+++ Texte étudié +++

Le XIXe siècle rapportait la littérature à l’Auteur. Le XXe présente des options plus compliquées car, si cette référence mythique subsiste et prédomine même encore massivement, la narratologie, puis l’esthétique de la réception, ont déplacé le projecteur de la critique sur le texte d’abord, puis sur la lecture. Cependant, les dispositifs théoriques ne ménagent que très abstraitement une place au lecteur. L’originalité de Michel Picard tient à ce que pour lui la littérature est entièrement dans la lecture, que celle-ci, lorsqu’elle est littérature du moins, serait tout simplement une sorte de jeu, et que le lecteur auquel il s’intéresse est le lecteur – avec sa “ compétence lectrice ”, son intelligence, mais aussi ses déterminations socio-historiques, son inconscient, son corps.
Aborder la question du temps sous cet angle éclaire alors d’un jour singulier la fonction du littéraire. Si le discours, la thématique, les procédés d’écriture relatifs au temps peuvent susciter des effets de sens intéressants, il n’est de temps véritable cependant que dans, mais aussi par la lecture ainsi comprise. Cet essai en analyse les formes diverses et leur dialectique. Jouer, c’est jouer avec le temps. Lire, c’est agir sur son temps, intégrer son histoire et l’intégrer dans l’Histoire.

+++ Données fournies +++

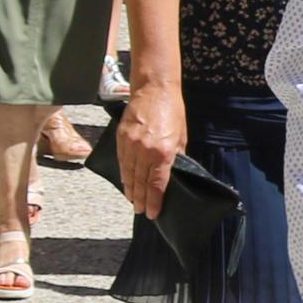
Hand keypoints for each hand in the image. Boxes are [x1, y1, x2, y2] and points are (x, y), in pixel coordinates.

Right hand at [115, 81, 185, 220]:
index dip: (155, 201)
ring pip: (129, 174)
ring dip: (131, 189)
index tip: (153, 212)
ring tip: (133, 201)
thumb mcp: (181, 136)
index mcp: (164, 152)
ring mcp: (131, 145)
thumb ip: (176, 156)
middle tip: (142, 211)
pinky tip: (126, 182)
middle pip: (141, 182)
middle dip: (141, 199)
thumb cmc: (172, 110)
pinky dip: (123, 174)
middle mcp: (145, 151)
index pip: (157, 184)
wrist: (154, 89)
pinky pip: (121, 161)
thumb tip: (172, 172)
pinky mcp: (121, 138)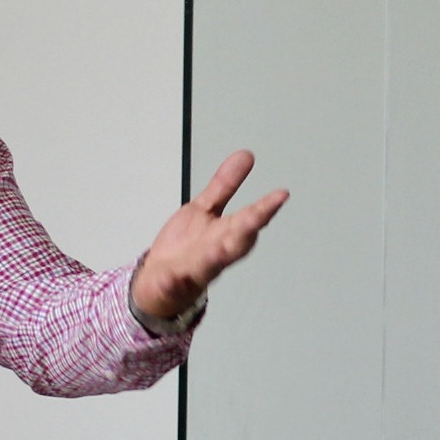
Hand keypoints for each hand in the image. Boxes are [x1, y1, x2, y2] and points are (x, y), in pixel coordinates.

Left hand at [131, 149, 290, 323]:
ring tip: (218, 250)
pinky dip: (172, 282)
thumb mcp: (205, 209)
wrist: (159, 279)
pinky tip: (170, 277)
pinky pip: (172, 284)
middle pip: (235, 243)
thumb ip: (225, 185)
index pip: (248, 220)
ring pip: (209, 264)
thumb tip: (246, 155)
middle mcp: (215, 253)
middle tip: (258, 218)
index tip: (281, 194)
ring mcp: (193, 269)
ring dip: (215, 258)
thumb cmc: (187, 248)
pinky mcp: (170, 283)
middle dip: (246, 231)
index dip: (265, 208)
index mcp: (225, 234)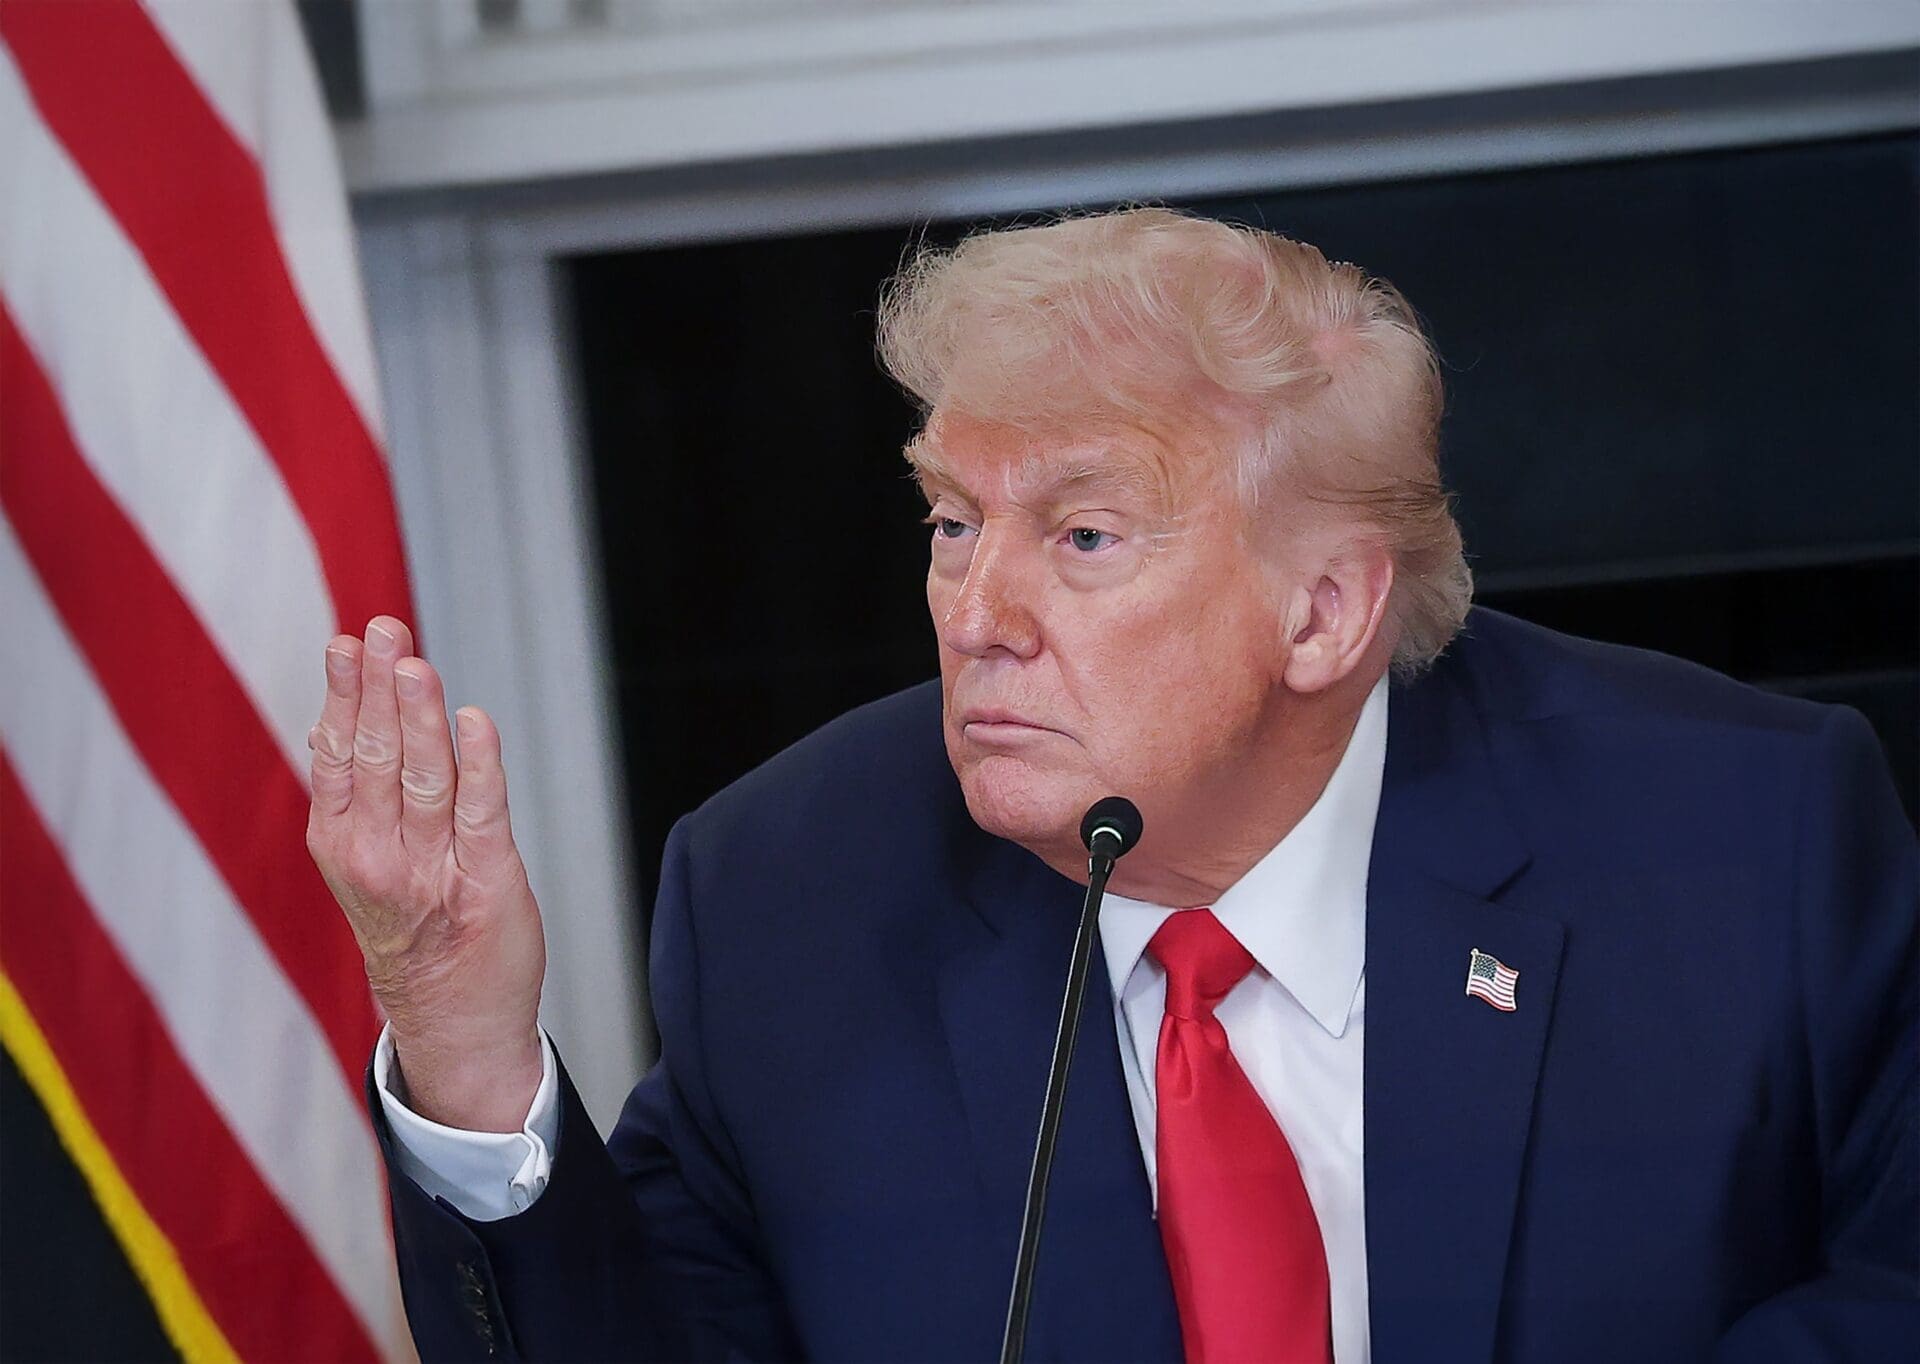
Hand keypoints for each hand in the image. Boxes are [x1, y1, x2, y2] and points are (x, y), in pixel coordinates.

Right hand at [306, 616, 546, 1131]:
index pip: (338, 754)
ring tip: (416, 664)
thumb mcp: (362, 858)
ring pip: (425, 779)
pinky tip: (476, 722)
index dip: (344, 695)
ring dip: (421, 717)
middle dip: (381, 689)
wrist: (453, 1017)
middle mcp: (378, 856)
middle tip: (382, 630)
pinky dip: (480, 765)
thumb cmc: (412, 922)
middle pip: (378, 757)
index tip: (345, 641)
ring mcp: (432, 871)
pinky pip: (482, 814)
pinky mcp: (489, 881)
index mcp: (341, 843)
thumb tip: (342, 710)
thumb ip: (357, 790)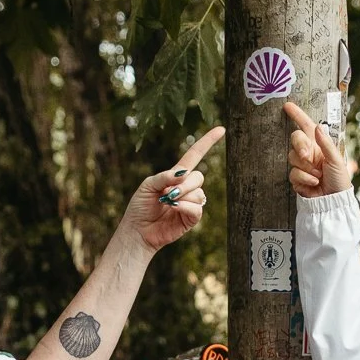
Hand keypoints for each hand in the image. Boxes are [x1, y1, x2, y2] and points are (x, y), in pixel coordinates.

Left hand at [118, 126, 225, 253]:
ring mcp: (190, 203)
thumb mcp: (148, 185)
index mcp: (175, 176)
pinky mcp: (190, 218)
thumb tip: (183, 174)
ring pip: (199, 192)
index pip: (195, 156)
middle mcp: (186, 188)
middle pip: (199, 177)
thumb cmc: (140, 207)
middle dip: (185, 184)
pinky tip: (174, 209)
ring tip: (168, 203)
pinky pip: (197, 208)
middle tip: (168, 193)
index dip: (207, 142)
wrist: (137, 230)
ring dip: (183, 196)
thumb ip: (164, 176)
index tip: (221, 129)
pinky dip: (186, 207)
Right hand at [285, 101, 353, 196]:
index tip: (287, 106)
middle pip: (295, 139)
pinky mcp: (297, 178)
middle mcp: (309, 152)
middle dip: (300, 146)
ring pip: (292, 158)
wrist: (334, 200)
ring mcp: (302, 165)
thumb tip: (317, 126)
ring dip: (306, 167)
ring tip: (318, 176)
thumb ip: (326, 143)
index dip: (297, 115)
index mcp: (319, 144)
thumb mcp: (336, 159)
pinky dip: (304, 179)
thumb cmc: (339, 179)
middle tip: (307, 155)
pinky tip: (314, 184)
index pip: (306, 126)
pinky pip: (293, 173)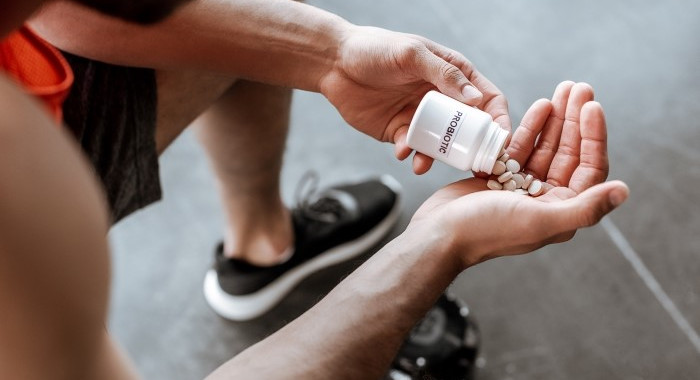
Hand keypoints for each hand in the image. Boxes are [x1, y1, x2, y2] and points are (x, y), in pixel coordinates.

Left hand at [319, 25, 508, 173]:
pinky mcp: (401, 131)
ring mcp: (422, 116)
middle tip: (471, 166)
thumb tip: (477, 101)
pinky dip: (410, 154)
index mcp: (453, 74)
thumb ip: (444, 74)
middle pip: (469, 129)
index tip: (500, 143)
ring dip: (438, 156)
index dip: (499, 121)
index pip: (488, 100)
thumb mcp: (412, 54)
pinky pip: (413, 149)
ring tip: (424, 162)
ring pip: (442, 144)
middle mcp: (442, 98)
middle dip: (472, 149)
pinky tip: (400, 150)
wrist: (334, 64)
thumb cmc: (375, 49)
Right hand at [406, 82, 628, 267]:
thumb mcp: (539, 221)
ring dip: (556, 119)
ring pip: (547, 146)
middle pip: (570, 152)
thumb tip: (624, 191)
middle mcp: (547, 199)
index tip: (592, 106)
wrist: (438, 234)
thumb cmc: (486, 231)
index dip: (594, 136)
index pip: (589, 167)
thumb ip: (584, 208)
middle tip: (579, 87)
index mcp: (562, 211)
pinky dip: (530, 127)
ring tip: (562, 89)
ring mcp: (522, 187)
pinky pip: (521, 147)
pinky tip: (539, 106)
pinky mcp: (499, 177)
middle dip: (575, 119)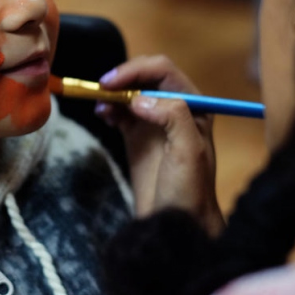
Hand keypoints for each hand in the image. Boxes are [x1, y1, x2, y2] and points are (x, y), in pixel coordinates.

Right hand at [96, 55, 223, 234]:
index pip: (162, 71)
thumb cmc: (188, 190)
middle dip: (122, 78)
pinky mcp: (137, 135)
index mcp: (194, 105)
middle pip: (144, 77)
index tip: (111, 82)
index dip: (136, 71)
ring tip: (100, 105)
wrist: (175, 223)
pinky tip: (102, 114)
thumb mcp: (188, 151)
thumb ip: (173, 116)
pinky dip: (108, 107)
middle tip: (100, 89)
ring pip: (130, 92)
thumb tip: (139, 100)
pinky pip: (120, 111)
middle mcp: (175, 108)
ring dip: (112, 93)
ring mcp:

+++

D'après le texte étudié, à quoi le XIXe siècle rapportait-il la littérature ? Répondez en quelques mots, s'il vous plaît.

Votre réponse: À l'Auteur.